TEXTO:

Bastam dois dedos de prosa com José Luzenário de Souza para que a simpatia entre interlocutores se estabeleça. O escritor baiano de 46 anos, natural do município de Canavieiras, é daquelas pessoas que conseguem chamar a atenção sem fazer muito esforço para tal. Isso se dá, principalmente, por causa da literatura que produz e do entusiasmo que tem ao falar do próprio trabalho. Os olhos do canavieirense, radicado no bairro do Cabula, em Salvador, brilham quando ele descreve a novidade literária que criou. E não é para menos: José Luzenário é um poeta que brinca com nomes de cidades, povoados, lugarejos e elementos do relevo para se expressar poeticamente. O leitor está curioso para saber como isso acontece? Então, veja o poema abaixo:
Política de gente BIZARRA(PE)
A BOA FAMÍLIA (MG)
dos ALBERTOS (MG)
e suas crianças AMARELAS(CE)
Continua sem ALMOÇO(PA)
Sem ASSISTÊNCIA (SP)
Sem CONSULTA (SP)
Aos FARRAPOS (RS)
Feito os MAMONAS (MG)
“PELADOS (PE) em SANTOS(SP)”
E o político ARRUDIADOR (CE)
diz que é GENEROSO (PR)
Só se for com a ZORRA (CE)
Entendeu como se dá o processo criativo do artista? José garante que os nomes que aparecem em maiúscula nos seus textos se referem a algum topônimo nacional. O Desde fez uma rápida pesquisa na internet e encontrou grande parte dos nomes do poema acima como sendo de lugares do Brasil. Para quem quiser conferir a veracidade, fica o desafio. O que é indubitável e indiscutível é a criatividade presente na literatura produzida pelo escritor. Até o próprio nome artístico dele, José Luzenário de SOUSA (PB), faz menção à brincadeira.

MATERIAL FORNECIDO:
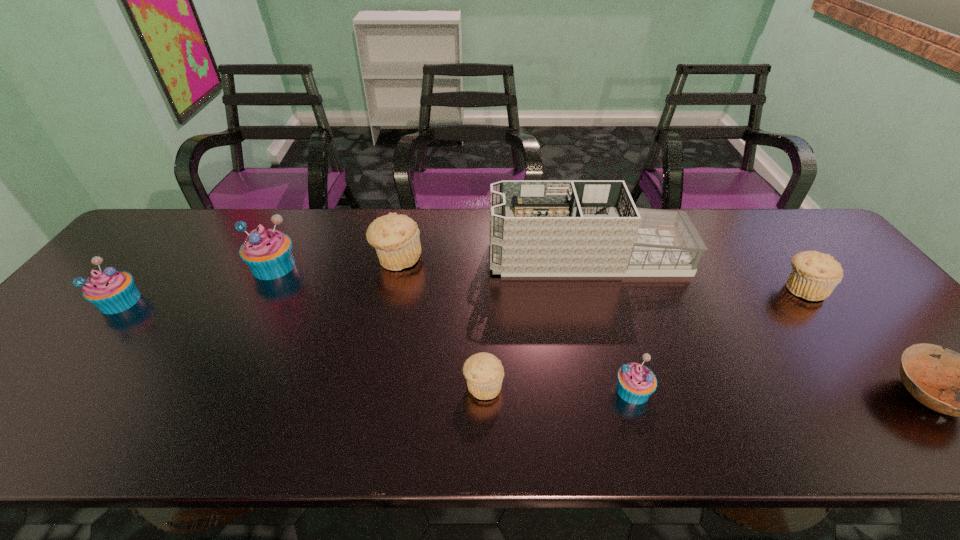
You are a GUI agent. You are given a task and a screenshot of the screen. Output one action in this format:
    pyautogui.click(x=<x>, y=<y>)
    Task: Click on the dollhouse
    
    Given the screenshot: What is the action you would take?
    pyautogui.click(x=538, y=228)

Find the location of a particular element. the second blue muffin from left to right is located at coordinates (268, 253).

In order to click on the seventh object from right to left in this screenshot , I will do `click(268, 253)`.

The height and width of the screenshot is (540, 960). Find the location of `the biggest beige muffin`. the biggest beige muffin is located at coordinates (396, 238).

The height and width of the screenshot is (540, 960). I want to click on the fourth muffin from right to left, so click(x=396, y=238).

The image size is (960, 540). In order to click on the second nearest blue muffin in this screenshot , I will do `click(111, 291)`.

Find the location of a particular element. The width and height of the screenshot is (960, 540). the second smallest blue muffin is located at coordinates (111, 291).

You are a GUI agent. You are given a task and a screenshot of the screen. Output one action in this format:
    pyautogui.click(x=<x>, y=<y>)
    Task: Click on the rightmost muffin
    
    Given the screenshot: What is the action you would take?
    pyautogui.click(x=814, y=275)

Identify the location of the rightmost beige muffin. (814, 275).

The width and height of the screenshot is (960, 540). I want to click on the second muffin from right to left, so click(635, 384).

AÇÃO REQUERIDA A:
Responda, com base no texto sobre José Luzenário:
(i) Em que município nasceu o escritor?
(ii) Em que bairro de Salvador ele está radicado?
(iii) Que sigla acompanha "SOUSA" no nome artístico dele?
AÇÃO REQUERIDA B: Dê prosseguimento ao texto sobre José Luzenário, partindo da última frase apresentada.
As entradas acima provêm de uma fonte distinta da do texto.

ÁREA DE RESPOSTA A:
(i) Canavieiras
(ii) Cabula
(iii) PB

ÁREA DE RESPOSTA B:
A ideia_ De acordo com José Luzenário, a ideia de colocar nomes de lugares nos textos poéticos surgiu de uma provocação: “Uma vez, na praça da Piedade, ouvi uma senhora conversando sobre a Itália e ela dissecava o país com precisão cirúrgica, tal qual um açougueiro. Eu imaginei : será que essa senhora conhece o Morro do Pai Inácio? Itacaré? A Ponta de Nossa Senhora? A partir daí, senti necessidade de arranjar uma forma de mostrar a cara do Brasil em meus trabalhos. Olhando o mapa do nosso país, comecei a brincar com os nomes exóticos das cidades e as minhas descobertas fizeram com que o negócio ficasse sério. Hoje, visto meus poemas de cidades e as cidades de poesia”, filosofa.
Para chegar à obra-prima, o escritor faz uma verdadeira odisseia cartográfica. Além de fazer bastante pesquisa na internet para garimpar os nomes dos lugares, o quarto dele é repleto de mapas. Na adolescência, alguns hábitos de leitura já evidenciavam essa inclinação do escritor para, digamos assim, o estudo da superfície terrestre: “Aos 15 anos, quando comecei a escrever, lia muita história em quadrinhos e adorava livros de geografia. Por isso, amo o mapa do Brasil. Às vezes, passo horas ‘namorando’ os lugares”, revela. Mas a principal referência que usa para encontrar os nomes dos lugares é o Guia Cartoplam de Rodovias do Brasil, que tem pouco mais de 9000 localidades.
Para produzir os textos, José busca inspiração em coisas simples, como o cotidiano do povo brasileiro, a natureza, as notícias de jornais e de TV, os casos que lhe deixam indignado e até histórias vividas por pessoas que ele conhece. Disso tudo, nasce uma poesia que faz um retrato do Brasil e dos brasileiros, já que toda e qualquer temática “cabe no poema”.
Origem_ Nascido numa família grande (ele tem 29 irmãos por parte de pai e seis por parte de pai e mãe), José Luzenário foi, entre os seis irmãos, o único que conseguiu ingressar no ensino superior. Em 1985, foi aprovado no curso de Administração de Empresas da Universidade Estadual de Santa Cruz (UESC), situada em Ilhéus. Entretanto, devido a dificuldades financeiras, não pôde concluir a graduação. Foi para Recife, passou na 1ª fase (e perdeu na 2ª) do curso de Engenharia Florestal, da Universidade Federal de Pernambuco (UFPE). Em 1988, chegava a Salvador.
A leitura sempre foi uma atividade prazerosa e constante na vida do escritor. Dentre os mestres da literatura que admira, está o poeta modernista Manuel Bandeira, que considera um baluarte. Contudo, quando o assunto é livro predileto, ele cita um escritor pouco conhecido do público: Neimar de Barros, com sua obra Deus Negro.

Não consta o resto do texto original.